(Image change detection data)
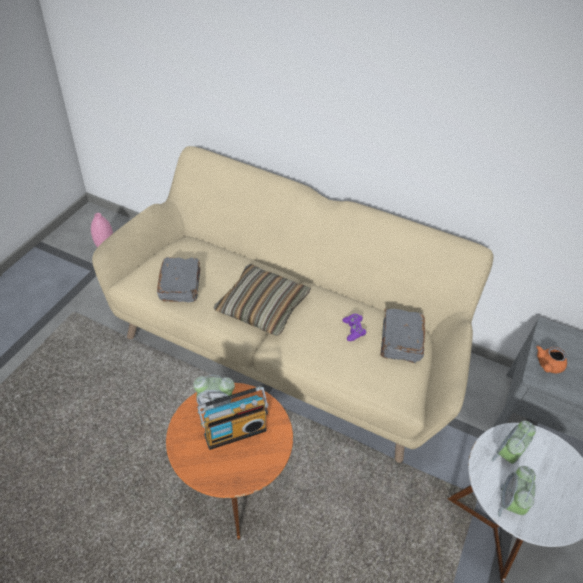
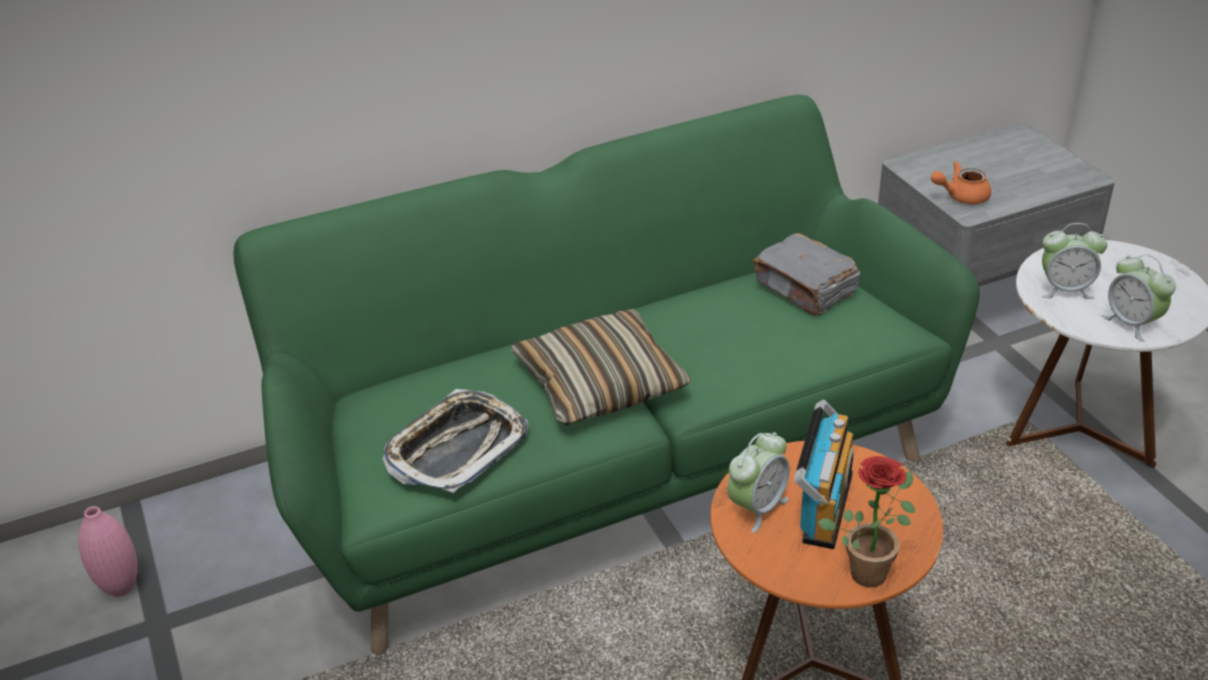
camera: 45 degrees left, 10 degrees down
beige sofa [92,146,493,463] -> green sofa [233,95,980,655]
grey book [157,257,201,303] -> tray [383,389,528,493]
purple game controller [343,314,366,341] -> none
alarm clock [492,421,536,464] -> alarm clock turned 75 degrees counterclockwise [1041,223,1107,299]
orange teapot [536,346,567,373] -> orange teapot turned 90 degrees clockwise [931,161,991,204]
none -> potted plant [818,456,915,587]

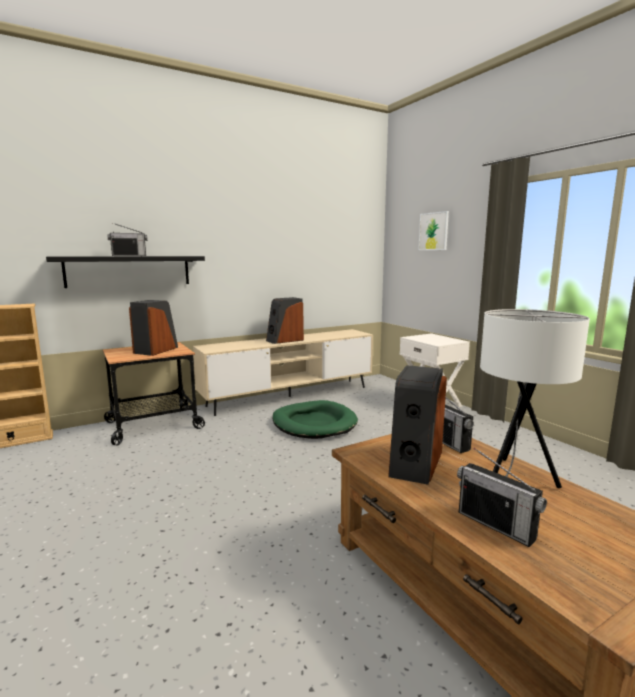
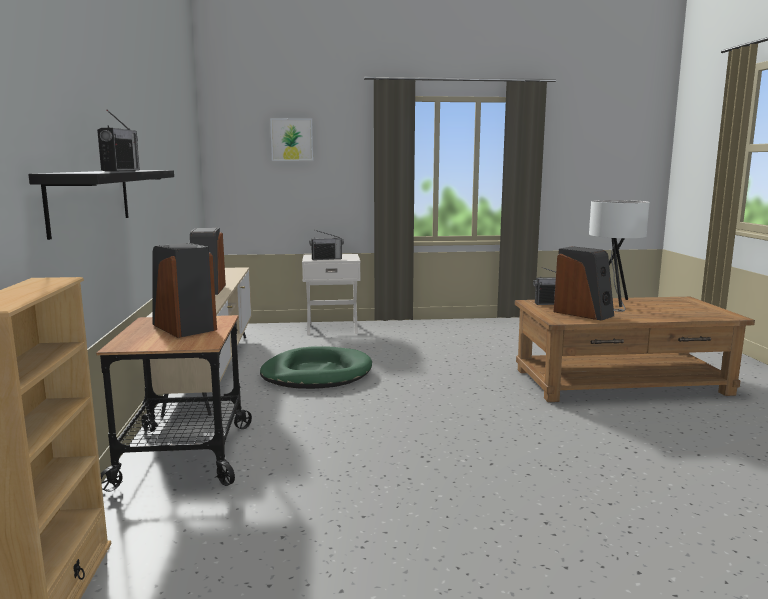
camera: 65 degrees left, 0 degrees up
radio [457,448,547,547] -> radio moved to [309,230,344,260]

WHAT IS NEEDED
Among the lines of the data, find every one that holds "degrees" and copy it.

OUTPUT FOR THIS EXERCISE
camera: 45 degrees left, 10 degrees down
alarm clock [492,421,536,464] -> alarm clock turned 75 degrees counterclockwise [1041,223,1107,299]
orange teapot [536,346,567,373] -> orange teapot turned 90 degrees clockwise [931,161,991,204]
camera: 65 degrees left, 0 degrees up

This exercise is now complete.